CLARISSE DOMINATRICE SUR NICE

PRÉSENTATION

Ayant reçu une éducation bourgeoise, je suis à l’aise avec l’idée d’exercer mes caprices sur autrui. Depuis toujours, j’aime m’attribuer le rôle principal dans divers jeux et mises en scène où l’on n’a pas l’impertinence de contester mes ordres.

Très tôt j’ai été attirée par certaines lectures ayant le goût savoureux de l’interdit. J’y trouvais matière à me délecter des scènes de domination et de soumission. En m’identifiant aux personnages, je tenais le fouet ou la badine afin de punir l’effronté(e).

Au cours de mon évolution de femme, il m’a toujours semblé naturel d’exercer un ascendant sur mes partenaires. Cette prise de conscience a radicalement orienté mes choix de vie vers la pratique de la domination.

J’ai logiquement concrétisé ce ressenti sur des jeux entre adultes consentants.

 

« Aucun désir n’est coupable, il n’y a faute uniquement dans leur refoulement. Les désirs que je considère les plus nobles sont ceux que je considère comme les plus humains, c’est à dire les plus pervers ».

S. Dali

 

MA CONCEPTION DU SM

Une étude scientifique conduite aux Pays-Bas en 2013 (Caractéristiques Psychologiques des Pratiquants du BDSM) par Andreas A.J Wismeijer et Marcel Van Assen pour « La revue de médecine sexuelle » a démontré que les pratiquants du BDSM sont moins névrosés et psychologiquement plus positifs.

Les tests ont conclu que ces sujets sont plus extravertis, plus ouverts à de nouvelles expériences, plus consciencieux, moins sensibles au rejet et présentent un bien-être subjectif plus important.

Je considère le BDSM comme un partage de pouvoir, une activité dans laquelle le dominé me confie le contrôle des ses sensations et émotions.
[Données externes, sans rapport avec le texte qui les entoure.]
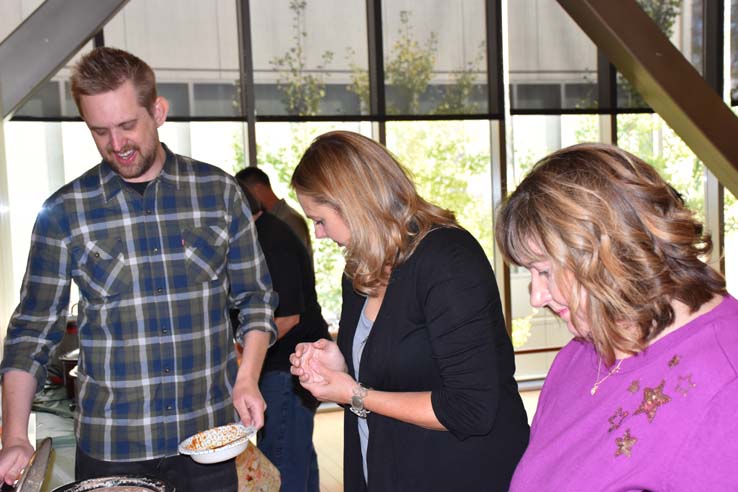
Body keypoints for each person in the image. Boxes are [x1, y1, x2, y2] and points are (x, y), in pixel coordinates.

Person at [0, 47, 278, 492]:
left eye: (128, 125)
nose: (117, 145)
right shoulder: (64, 212)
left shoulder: (219, 193)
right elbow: (32, 332)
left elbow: (256, 299)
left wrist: (247, 379)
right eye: (100, 131)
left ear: (158, 111)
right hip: (114, 447)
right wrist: (14, 435)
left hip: (207, 441)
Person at [288, 131, 530, 492]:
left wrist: (354, 394)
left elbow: (471, 408)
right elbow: (394, 367)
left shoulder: (449, 259)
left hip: (460, 472)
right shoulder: (360, 268)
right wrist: (339, 363)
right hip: (388, 466)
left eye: (319, 219)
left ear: (352, 203)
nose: (319, 234)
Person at [495, 143, 738, 491]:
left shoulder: (726, 384)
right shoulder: (582, 351)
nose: (537, 297)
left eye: (544, 272)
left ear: (607, 253)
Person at [234, 183, 329, 491]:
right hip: (283, 365)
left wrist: (243, 355)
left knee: (282, 462)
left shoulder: (271, 240)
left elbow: (286, 317)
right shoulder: (261, 234)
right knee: (297, 456)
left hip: (286, 368)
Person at [236, 167, 313, 260]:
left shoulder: (290, 220)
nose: (243, 201)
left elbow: (288, 264)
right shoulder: (262, 221)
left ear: (257, 189)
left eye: (244, 195)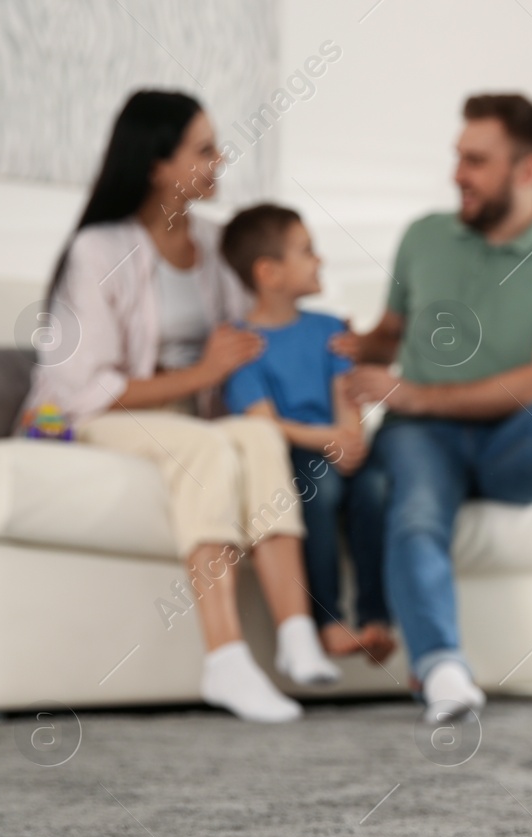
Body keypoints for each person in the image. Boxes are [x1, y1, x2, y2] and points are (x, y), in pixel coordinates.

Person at [24, 90, 339, 724]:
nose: (220, 159)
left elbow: (256, 336)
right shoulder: (99, 250)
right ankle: (225, 659)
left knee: (257, 440)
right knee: (210, 446)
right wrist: (201, 372)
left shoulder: (216, 248)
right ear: (156, 165)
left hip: (187, 414)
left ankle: (299, 635)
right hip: (91, 419)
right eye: (203, 149)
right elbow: (85, 385)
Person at [338, 93, 532, 723]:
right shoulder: (425, 236)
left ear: (527, 170)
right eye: (459, 157)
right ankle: (442, 671)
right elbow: (391, 329)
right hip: (424, 437)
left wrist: (415, 393)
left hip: (513, 439)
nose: (458, 173)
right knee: (413, 504)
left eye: (476, 160)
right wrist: (344, 343)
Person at [218, 203, 397, 665]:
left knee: (375, 486)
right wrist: (327, 441)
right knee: (319, 485)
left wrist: (350, 436)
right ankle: (328, 624)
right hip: (295, 453)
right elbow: (262, 423)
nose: (320, 260)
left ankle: (377, 619)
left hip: (341, 443)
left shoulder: (330, 329)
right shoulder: (241, 344)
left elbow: (347, 394)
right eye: (307, 251)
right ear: (269, 273)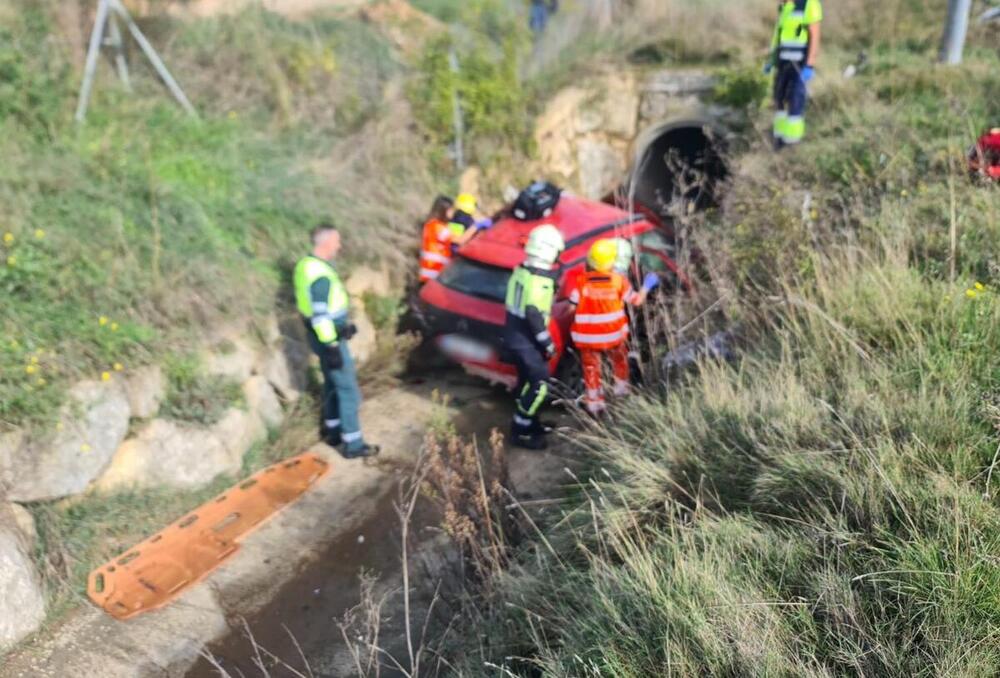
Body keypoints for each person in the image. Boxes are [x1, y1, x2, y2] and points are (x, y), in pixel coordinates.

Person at [294, 224, 379, 458]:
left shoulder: (306, 265)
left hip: (319, 334)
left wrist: (341, 328)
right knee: (349, 390)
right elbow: (321, 315)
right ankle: (353, 444)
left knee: (332, 383)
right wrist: (332, 344)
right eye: (337, 241)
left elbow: (313, 310)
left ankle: (333, 431)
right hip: (327, 338)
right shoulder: (320, 275)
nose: (340, 246)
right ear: (326, 243)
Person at [569, 239, 659, 415]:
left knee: (591, 369)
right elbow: (637, 301)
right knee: (620, 361)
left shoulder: (580, 282)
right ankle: (621, 393)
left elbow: (571, 308)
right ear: (612, 262)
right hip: (613, 336)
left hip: (587, 339)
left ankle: (594, 406)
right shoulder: (618, 281)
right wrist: (647, 286)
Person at [504, 224, 565, 450]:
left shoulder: (522, 270)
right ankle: (520, 431)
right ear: (549, 250)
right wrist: (547, 343)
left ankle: (531, 422)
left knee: (526, 383)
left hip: (515, 336)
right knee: (540, 384)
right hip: (526, 340)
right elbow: (533, 313)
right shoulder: (539, 281)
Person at [764, 0, 823, 149]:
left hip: (800, 64)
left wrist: (810, 64)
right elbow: (779, 36)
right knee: (778, 98)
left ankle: (793, 142)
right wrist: (771, 61)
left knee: (795, 99)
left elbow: (814, 36)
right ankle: (779, 139)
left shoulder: (809, 4)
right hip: (783, 62)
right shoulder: (785, 7)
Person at [419, 195, 455, 283]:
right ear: (443, 210)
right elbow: (460, 240)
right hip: (435, 273)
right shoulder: (440, 228)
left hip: (426, 273)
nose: (453, 213)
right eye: (450, 210)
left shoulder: (430, 224)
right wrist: (476, 227)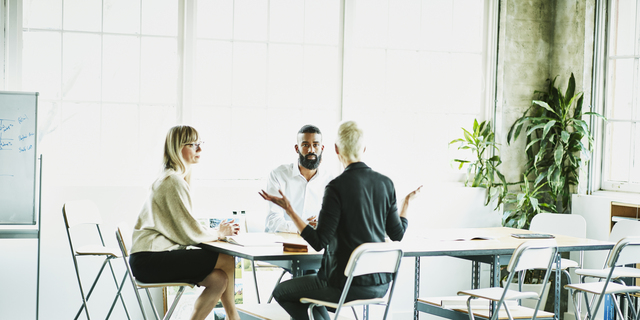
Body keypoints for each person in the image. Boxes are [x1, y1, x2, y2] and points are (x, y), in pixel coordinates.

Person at [260, 120, 422, 320]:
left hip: (342, 284)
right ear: (364, 148)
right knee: (310, 294)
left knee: (282, 292)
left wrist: (290, 211)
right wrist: (406, 204)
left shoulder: (336, 186)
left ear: (335, 149)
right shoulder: (386, 183)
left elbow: (319, 242)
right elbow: (397, 234)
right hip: (380, 286)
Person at [130, 125, 240, 320]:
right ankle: (234, 317)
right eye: (193, 144)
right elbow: (188, 232)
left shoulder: (173, 178)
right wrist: (219, 233)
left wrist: (214, 232)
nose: (199, 149)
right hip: (149, 260)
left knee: (218, 279)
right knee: (227, 258)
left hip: (148, 259)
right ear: (177, 148)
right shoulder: (172, 181)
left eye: (200, 144)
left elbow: (185, 227)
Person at [264, 124, 335, 233]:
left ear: (322, 148)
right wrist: (304, 226)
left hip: (316, 245)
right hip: (281, 243)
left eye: (315, 145)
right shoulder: (278, 175)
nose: (311, 150)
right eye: (306, 145)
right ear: (297, 148)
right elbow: (273, 221)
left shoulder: (331, 181)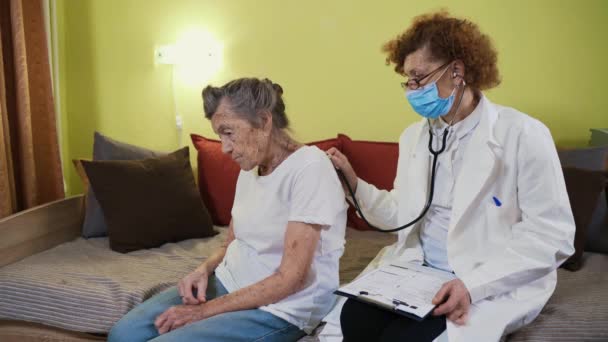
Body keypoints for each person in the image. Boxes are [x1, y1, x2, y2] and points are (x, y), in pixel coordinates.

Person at [326, 11, 575, 342]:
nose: (411, 91)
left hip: (482, 277)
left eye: (419, 78)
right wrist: (354, 185)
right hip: (417, 272)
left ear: (456, 72)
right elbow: (402, 212)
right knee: (354, 321)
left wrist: (472, 287)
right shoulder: (414, 137)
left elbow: (551, 236)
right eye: (407, 81)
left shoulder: (523, 135)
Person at [108, 78, 347, 342]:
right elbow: (233, 242)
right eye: (219, 136)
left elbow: (291, 279)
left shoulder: (310, 168)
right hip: (229, 282)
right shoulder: (250, 165)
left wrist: (201, 313)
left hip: (280, 308)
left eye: (228, 132)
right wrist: (203, 269)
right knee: (122, 335)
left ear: (264, 121)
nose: (224, 148)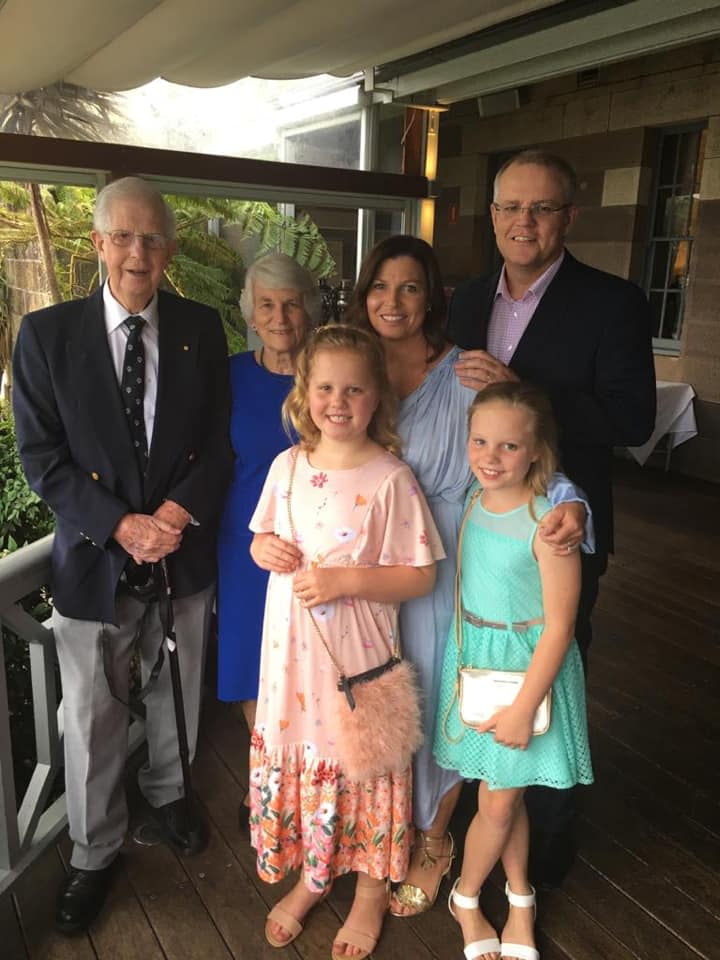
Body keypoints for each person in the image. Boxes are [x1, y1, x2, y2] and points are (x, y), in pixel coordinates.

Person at [343, 235, 590, 918]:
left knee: (438, 693)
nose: (394, 302)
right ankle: (375, 829)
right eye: (380, 287)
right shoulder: (350, 369)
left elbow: (520, 451)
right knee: (373, 696)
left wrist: (571, 502)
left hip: (453, 554)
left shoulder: (469, 373)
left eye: (411, 287)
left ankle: (433, 839)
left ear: (435, 298)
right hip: (368, 559)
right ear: (364, 296)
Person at [12, 176, 232, 935]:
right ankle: (92, 851)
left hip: (182, 550)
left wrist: (172, 514)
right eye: (125, 236)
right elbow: (42, 459)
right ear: (99, 243)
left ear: (168, 249)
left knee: (178, 686)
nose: (139, 251)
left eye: (153, 238)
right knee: (92, 717)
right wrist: (120, 525)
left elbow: (219, 445)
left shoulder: (203, 329)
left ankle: (170, 795)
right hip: (93, 561)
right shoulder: (45, 337)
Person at [447, 150, 655, 885]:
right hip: (483, 522)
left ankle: (552, 826)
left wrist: (524, 390)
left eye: (540, 208)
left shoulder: (613, 301)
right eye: (509, 207)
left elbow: (633, 418)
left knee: (556, 661)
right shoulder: (467, 299)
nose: (522, 222)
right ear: (494, 215)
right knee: (483, 658)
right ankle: (486, 807)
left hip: (560, 525)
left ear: (568, 216)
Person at [248, 324, 443, 959]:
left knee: (361, 764)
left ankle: (365, 893)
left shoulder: (391, 477)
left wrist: (344, 580)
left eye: (354, 388)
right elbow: (260, 539)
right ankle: (312, 874)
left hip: (355, 662)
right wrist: (263, 548)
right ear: (305, 394)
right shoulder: (287, 466)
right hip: (291, 666)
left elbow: (421, 574)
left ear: (375, 397)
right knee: (306, 757)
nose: (339, 400)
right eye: (326, 387)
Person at [434, 381, 593, 960]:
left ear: (536, 451)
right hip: (476, 660)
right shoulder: (474, 500)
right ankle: (521, 894)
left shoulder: (548, 521)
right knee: (506, 794)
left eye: (508, 447)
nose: (490, 457)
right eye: (480, 441)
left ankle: (467, 895)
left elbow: (559, 625)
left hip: (526, 675)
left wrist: (525, 705)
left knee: (498, 800)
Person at [216, 252, 321, 828]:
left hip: (321, 543)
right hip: (245, 541)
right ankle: (268, 783)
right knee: (251, 668)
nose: (280, 316)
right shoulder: (228, 374)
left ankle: (312, 782)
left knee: (313, 668)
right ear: (250, 315)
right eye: (267, 305)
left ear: (309, 310)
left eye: (291, 303)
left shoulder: (329, 369)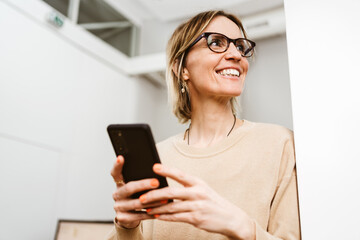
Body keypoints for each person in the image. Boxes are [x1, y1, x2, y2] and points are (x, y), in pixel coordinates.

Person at [107, 10, 300, 240]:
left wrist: (239, 225)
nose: (236, 55)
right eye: (216, 42)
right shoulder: (158, 157)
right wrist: (126, 227)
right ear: (181, 68)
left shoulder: (281, 144)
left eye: (240, 46)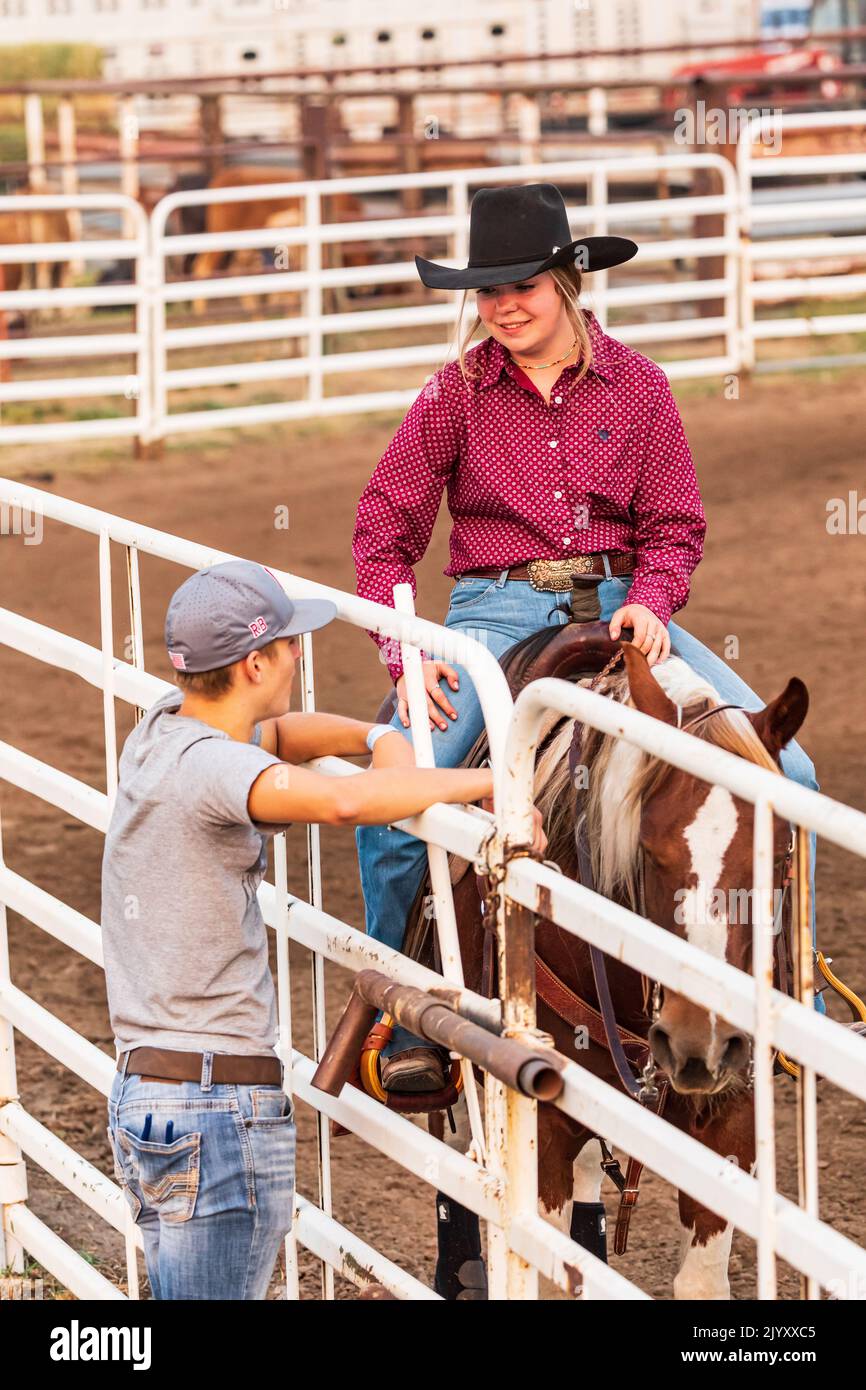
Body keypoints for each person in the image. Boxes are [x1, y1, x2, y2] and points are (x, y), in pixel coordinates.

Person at [352, 182, 824, 1094]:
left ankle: (781, 990)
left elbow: (674, 523)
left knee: (790, 777)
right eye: (487, 292)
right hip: (492, 613)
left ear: (568, 278)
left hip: (621, 607)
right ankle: (399, 1003)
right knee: (397, 798)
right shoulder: (453, 395)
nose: (504, 308)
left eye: (521, 284)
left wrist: (652, 596)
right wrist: (405, 651)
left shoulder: (638, 386)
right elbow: (384, 530)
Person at [102, 559, 501, 1300]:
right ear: (254, 662)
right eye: (288, 644)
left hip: (150, 1094)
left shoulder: (161, 729)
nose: (297, 654)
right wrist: (492, 785)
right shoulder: (217, 771)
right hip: (216, 1108)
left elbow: (279, 733)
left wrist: (372, 732)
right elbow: (343, 805)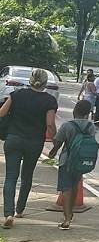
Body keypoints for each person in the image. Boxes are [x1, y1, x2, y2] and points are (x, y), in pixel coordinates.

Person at [0, 69, 58, 228]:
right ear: (45, 83)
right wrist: (55, 142)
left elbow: (2, 113)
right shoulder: (49, 100)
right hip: (34, 142)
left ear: (30, 81)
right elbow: (50, 124)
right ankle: (19, 210)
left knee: (11, 177)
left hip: (13, 139)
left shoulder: (17, 94)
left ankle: (8, 213)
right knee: (27, 176)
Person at [47, 100, 96, 230]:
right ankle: (71, 213)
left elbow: (58, 142)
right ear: (88, 113)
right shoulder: (91, 127)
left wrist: (52, 152)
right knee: (74, 186)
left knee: (65, 188)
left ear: (74, 111)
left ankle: (67, 218)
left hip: (66, 161)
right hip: (80, 162)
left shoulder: (67, 125)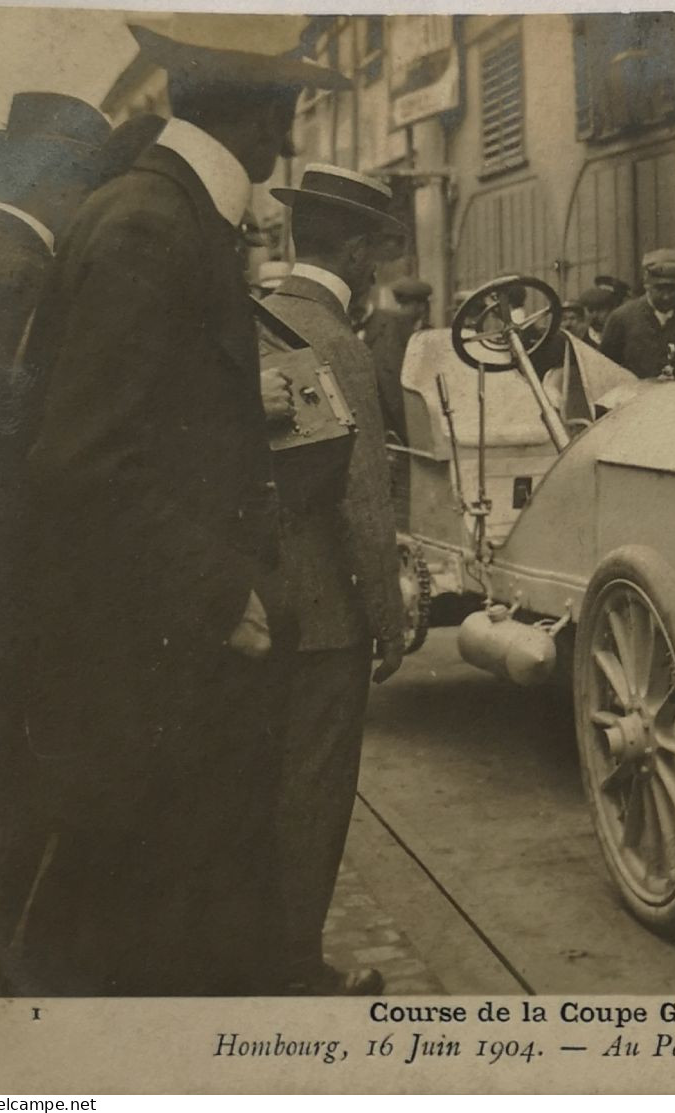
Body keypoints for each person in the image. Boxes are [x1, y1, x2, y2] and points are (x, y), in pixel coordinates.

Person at [16, 22, 349, 996]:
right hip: (154, 679)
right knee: (140, 952)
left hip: (163, 670)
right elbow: (81, 463)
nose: (287, 136)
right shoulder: (153, 231)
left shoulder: (161, 217)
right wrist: (223, 595)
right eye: (286, 109)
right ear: (263, 117)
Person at [0, 89, 109, 989]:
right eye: (88, 184)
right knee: (0, 778)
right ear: (53, 182)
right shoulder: (11, 268)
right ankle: (0, 982)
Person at [261, 162, 407, 995]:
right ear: (353, 251)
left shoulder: (257, 318)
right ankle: (293, 968)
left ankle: (254, 949)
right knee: (313, 797)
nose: (375, 268)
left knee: (258, 786)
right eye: (374, 251)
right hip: (325, 618)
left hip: (258, 605)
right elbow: (360, 496)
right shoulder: (336, 339)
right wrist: (387, 616)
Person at [599, 248, 675, 379]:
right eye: (659, 289)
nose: (666, 296)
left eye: (672, 289)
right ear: (647, 284)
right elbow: (605, 371)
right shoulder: (621, 319)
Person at [358, 275, 430, 441]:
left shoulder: (425, 335)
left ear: (421, 307)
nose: (400, 309)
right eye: (399, 303)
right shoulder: (384, 331)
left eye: (406, 304)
Il accepte le temps d’une séance d’abandonner temporairement toute responsabilité. Dans cette parenthèse, il efface ses repères, il perçoit l’existence d’une autre façon, il se libère des carcans sociaux.

La pratique du BDSM me permet de donner libre cours à mon inventivité et à mon intuition. Le SM et la domination sont des activités empathiques dans lesquelles le soumis et la dominatrice évoluent dans un état de confiance réciproque pour trouver le chemin de leur propre réalisation.

Cet exercice à la fois excitant et érotique me donne une grande responsabilité. Mon rôle en tant que dominatrice est d’assurer la sécurité ainsi que l’intégrité physique et émotionnelle du dominé.

C’est pour cela qu’il est fondamental que la séance se déroule toujours dans le cadre des limites négociées et discutées au préalable.

Je n’assure pas de suivi entre les séances, surtout pour des raisons de temps mais également parce qu’une relation en dehors ne m’intéresse pas.

Quelle que soit la situation, la fréquence ou la durée des sessions, je ne me sens jamais obligée de rien et reste seule Maîtresse du choix de mes soumis(es).